A computer model supports this hypothesis.

In 2024, the hurricane season in the United States was particularly deadly: hundreds of people died in hurricanes Helene and Milton that struck Florida.
Two reports published days later claim that their exceptional intensity is related to the increased warming of the sea caused by rising greenhouse gas emissions.
According to the researchers who wrote them, it is unlikely that the storms would have been so deadly without the increasing emissions of greenhouse gases.
How did the researchers reach these conclusions?

The researchers applied climate attribution, a scientific procedure that studies the development of the climate system over time.
They sought to investigate quickly while the extreme weather event was still in public memory whether the event was linked to climate change, so the public could understand firsthand the negative impacts of the crisis.

Soaring Increase

Why is hurricane intensity expected to rise with global warming?
An explanation presented in the 1980s compared the functioning of a hurricane to a heat engine. Ideally, a heat engine uses the instability caused by a temperature difference between a hot environment and a cold environment and converts the instability into work, for example movement. By this analogy, the temperature difference between warm waters in the tropical Atlantic Ocean and the cold upper atmosphere leads to the development of a hurricane, a weather phenomenon that includes strong winds and high rainfall.
Due to the increase in greenhouse gas levels in the atmosphere, the tropical part of the ocean is expected to warm further, and therefore hurricane intensity, meaning their maximum wind speed, is projected to rise in the future.

§ **DATA SHOWN**
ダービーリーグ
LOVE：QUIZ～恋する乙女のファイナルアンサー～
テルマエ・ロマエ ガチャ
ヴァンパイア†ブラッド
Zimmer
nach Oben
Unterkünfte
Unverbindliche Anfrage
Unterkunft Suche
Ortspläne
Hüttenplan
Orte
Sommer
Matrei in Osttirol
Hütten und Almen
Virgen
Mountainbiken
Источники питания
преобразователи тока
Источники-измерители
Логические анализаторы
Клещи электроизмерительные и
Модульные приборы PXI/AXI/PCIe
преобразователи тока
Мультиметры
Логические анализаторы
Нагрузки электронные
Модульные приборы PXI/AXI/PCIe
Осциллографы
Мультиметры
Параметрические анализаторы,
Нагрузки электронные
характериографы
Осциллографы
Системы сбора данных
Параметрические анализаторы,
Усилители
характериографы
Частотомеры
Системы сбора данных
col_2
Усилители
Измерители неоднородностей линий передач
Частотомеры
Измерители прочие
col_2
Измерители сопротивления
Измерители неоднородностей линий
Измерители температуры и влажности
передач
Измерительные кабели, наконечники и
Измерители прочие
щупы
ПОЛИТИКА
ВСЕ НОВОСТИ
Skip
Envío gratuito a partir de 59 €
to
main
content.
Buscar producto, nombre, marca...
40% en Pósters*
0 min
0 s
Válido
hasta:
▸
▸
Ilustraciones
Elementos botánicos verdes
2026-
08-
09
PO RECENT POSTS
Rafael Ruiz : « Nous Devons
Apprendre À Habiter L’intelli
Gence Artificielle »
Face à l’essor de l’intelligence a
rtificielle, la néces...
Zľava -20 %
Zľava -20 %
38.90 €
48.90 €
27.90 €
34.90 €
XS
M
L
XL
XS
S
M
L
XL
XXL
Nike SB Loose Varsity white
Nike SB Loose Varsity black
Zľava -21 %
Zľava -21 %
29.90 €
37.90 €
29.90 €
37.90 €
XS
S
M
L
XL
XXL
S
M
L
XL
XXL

§ **EXERCISE TASKS**
A - Can you sum up the passage on hurricanes and global warming in two sentences?
B - Would you set down the passage on hurricanes and global warming word for word, starting at "They sought to" and ending at "of the crisis."?
C - Can you take the passage on hurricanes and global warming further, picking up after its final sentence?

§ **ANSWERS BELOW**
A - Researchers applied climate attribution to Hurricanes Helene and Milton, which killed hundreds of people in Florida in 2024, and reported that the storms' exceptional intensity was related to sea warming driven by rising greenhouse gas emissions. An explanation from the 1980s likens a hurricane to a heat engine fed by the temperature difference between warm tropical ocean waters and the cold upper atmosphere, so further ocean warming is projected to raise hurricanes' maximum wind speeds.

B -
They sought to investigate quickly while the extreme weather event was still in public memory whether the event was linked to climate change, so the public could understand firsthand the negative impacts of the crisis.

C -
Essential but Not Enough

To test how much the increase in greenhouse gas levels in the atmosphere affects hurricanes, temperature and hurricane intensity need to be measured, and the simplest tool is to compare the two data sets over different time periods.
For more than a century, the Earth has been warming at an increasing rate, and today the average global temperature is the highest in 100,000 years.
Average temperatures rise year by year, allowing researchers to examine whether average hurricane intensity also increases.
Indeed, between the 1980s and the early 2000s, average hurricane intensity rose alongside ocean warming.

Necessary but Not Sufficient

Is the correlation between global warming and hurricane intensity enough to determine that increased greenhouse gas emissions are causing stronger hurricanes? No.
Even in school science lessons, it is taught that correlation does not necessarily imply causation, and every experiment requires a control group.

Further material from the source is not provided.